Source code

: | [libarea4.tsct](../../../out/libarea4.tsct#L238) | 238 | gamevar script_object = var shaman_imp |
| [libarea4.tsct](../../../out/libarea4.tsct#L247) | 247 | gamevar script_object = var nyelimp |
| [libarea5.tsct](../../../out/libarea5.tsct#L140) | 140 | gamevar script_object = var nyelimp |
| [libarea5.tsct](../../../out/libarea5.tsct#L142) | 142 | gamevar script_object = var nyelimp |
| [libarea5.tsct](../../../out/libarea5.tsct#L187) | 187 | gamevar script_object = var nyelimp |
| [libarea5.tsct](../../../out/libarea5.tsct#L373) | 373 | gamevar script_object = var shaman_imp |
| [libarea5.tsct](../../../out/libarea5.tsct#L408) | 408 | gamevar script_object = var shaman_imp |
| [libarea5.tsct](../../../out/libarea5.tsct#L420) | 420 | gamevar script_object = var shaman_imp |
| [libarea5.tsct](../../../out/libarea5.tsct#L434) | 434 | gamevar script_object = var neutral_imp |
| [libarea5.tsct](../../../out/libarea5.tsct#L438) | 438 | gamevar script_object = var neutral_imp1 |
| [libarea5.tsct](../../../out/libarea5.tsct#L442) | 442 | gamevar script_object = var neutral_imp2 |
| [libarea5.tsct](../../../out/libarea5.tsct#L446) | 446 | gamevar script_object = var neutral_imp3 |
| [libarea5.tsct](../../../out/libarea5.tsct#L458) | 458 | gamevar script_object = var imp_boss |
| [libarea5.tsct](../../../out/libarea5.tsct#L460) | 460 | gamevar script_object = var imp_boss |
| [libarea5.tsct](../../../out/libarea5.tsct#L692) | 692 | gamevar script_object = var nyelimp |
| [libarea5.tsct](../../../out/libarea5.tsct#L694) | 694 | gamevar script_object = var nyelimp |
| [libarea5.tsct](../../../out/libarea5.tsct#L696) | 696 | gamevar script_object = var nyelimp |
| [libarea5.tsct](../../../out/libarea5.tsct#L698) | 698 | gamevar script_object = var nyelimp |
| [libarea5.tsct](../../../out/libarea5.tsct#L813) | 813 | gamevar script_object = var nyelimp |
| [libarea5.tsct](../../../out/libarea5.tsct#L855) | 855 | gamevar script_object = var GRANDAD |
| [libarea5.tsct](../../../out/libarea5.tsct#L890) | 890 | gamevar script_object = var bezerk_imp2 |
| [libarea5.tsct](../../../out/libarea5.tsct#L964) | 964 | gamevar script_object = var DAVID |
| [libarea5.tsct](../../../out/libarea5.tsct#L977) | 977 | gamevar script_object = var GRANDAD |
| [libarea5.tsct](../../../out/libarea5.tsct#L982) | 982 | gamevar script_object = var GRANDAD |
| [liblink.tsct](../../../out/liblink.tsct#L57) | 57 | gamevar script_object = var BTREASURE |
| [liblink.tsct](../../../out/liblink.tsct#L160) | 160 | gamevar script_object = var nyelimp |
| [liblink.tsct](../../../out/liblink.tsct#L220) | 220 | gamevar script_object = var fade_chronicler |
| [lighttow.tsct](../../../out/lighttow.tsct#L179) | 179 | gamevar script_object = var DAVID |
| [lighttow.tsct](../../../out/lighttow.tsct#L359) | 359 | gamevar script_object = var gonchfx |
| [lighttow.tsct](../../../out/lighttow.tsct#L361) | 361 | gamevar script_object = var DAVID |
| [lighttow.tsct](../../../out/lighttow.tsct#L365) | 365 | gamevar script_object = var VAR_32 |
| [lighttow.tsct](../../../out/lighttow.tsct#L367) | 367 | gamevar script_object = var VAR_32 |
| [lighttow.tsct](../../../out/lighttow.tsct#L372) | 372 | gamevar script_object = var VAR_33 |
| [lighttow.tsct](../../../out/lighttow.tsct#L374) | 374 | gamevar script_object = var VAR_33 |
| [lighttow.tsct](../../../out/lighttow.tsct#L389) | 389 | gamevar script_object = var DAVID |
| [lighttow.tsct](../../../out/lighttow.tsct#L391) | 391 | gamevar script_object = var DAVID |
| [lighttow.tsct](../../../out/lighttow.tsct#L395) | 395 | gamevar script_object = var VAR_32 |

────────

## WHAT THE TASK REQUIRES
Update the data by replacing every occurrence of "nyelimp" with "nyel_imp", leaving all other text unchanged.

## OUTPUT FOR THIS TASK
Source code

: | [libarea4.tsct](../../../out/libarea4.tsct#L238) | 238 | gamevar script_object = var shaman_imp |
| [libarea4.tsct](../../../out/libarea4.tsct#L247) | 247 | gamevar script_object = var nyel_imp |
| [libarea5.tsct](../../../out/libarea5.tsct#L140) | 140 | gamevar script_object = var nyel_imp |
| [libarea5.tsct](../../../out/libarea5.tsct#L142) | 142 | gamevar script_object = var nyel_imp |
| [libarea5.tsct](../../../out/libarea5.tsct#L187) | 187 | gamevar script_object = var nyel_imp |
| [libarea5.tsct](../../../out/libarea5.tsct#L373) | 373 | gamevar script_object = var shaman_imp |
| [libarea5.tsct](../../../out/libarea5.tsct#L408) | 408 | gamevar script_object = var shaman_imp |
| [libarea5.tsct](../../../out/libarea5.tsct#L420) | 420 | gamevar script_object = var shaman_imp |
| [libarea5.tsct](../../../out/libarea5.tsct#L434) | 434 | gamevar script_object = var neutral_imp |
| [libarea5.tsct](../../../out/libarea5.tsct#L438) | 438 | gamevar script_object = var neutral_imp1 |
| [libarea5.tsct](../../../out/libarea5.tsct#L442) | 442 | gamevar script_object = var neutral_imp2 |
| [libarea5.tsct](../../../out/libarea5.tsct#L446) | 446 | gamevar script_object = var neutral_imp3 |
| [libarea5.tsct](../../../out/libarea5.tsct#L458) | 458 | gamevar script_object = var imp_boss |
| [libarea5.tsct](../../../out/libarea5.tsct#L460) | 460 | gamevar script_object = var imp_boss |
| [libarea5.tsct](../../../out/libarea5.tsct#L692) | 692 | gamevar script_object = var nyel_imp |
| [libarea5.tsct](../../../out/libarea5.tsct#L694) | 694 | gamevar script_object = var nyel_imp |
| [libarea5.tsct](../../../out/libarea5.tsct#L696) | 696 | gamevar script_object = var nyel_imp |
| [libarea5.tsct](../../../out/libarea5.tsct#L698) | 698 | gamevar script_object = var nyel_imp |
| [libarea5.tsct](../../../out/libarea5.tsct#L813) | 813 | gamevar script_object = var nyel_imp |
| [libarea5.tsct](../../../out/libarea5.tsct#L855) | 855 | gamevar script_object = var GRANDAD |
| [libarea5.tsct](../../../out/libarea5.tsct#L890) | 890 | gamevar script_object = var bezerk_imp2 |
| [libarea5.tsct](../../../out/libarea5.tsct#L964) | 964 | gamevar script_object = var DAVID |
| [libarea5.tsct](../../../out/libarea5.tsct#L977) | 977 | gamevar script_object = var GRANDAD |
| [libarea5.tsct](../../../out/libarea5.tsct#L982) | 982 | gamevar script_object = var GRANDAD |
| [liblink.tsct](../../../out/liblink.tsct#L57) | 57 | gamevar script_object = var BTREASURE |
| [liblink.tsct](../../../out/liblink.tsct#L160) | 160 | gamevar script_object = var nyel_imp |
| [liblink.tsct](../../../out/liblink.tsct#L220) | 220 | gamevar script_object = var fade_chronicler |
| [lighttow.tsct](../../../out/lighttow.tsct#L179) | 179 | gamevar script_object = var DAVID |
| [lighttow.tsct](../../../out/lighttow.tsct#L359) | 359 | gamevar script_object = var gonchfx |
| [lighttow.tsct](../../../out/lighttow.tsct#L361) | 361 | gamevar script_object = var DAVID |
| [lighttow.tsct](../../../out/lighttow.tsct#L365) | 365 | gamevar script_object = var VAR_32 |
| [lighttow.tsct](../../../out/lighttow.tsct#L367) | 367 | gamevar script_object = var VAR_32 |
| [lighttow.tsct](../../../out/lighttow.tsct#L372) | 372 | gamevar script_object = var VAR_33 |
| [lighttow.tsct](../../../out/lighttow.tsct#L374) | 374 | gamevar script_object = var VAR_33 |
| [lighttow.tsct](../../../out/lighttow.tsct#L389) | 389 | gamevar script_object = var DAVID |
| [lighttow.tsct](../../../out/lighttow.tsct#L391) | 391 | gamevar script_object = var DAVID |
| [lighttow.tsct](../../../out/lighttow.tsct#L395) | 395 | gamevar script_object = var VAR_32 |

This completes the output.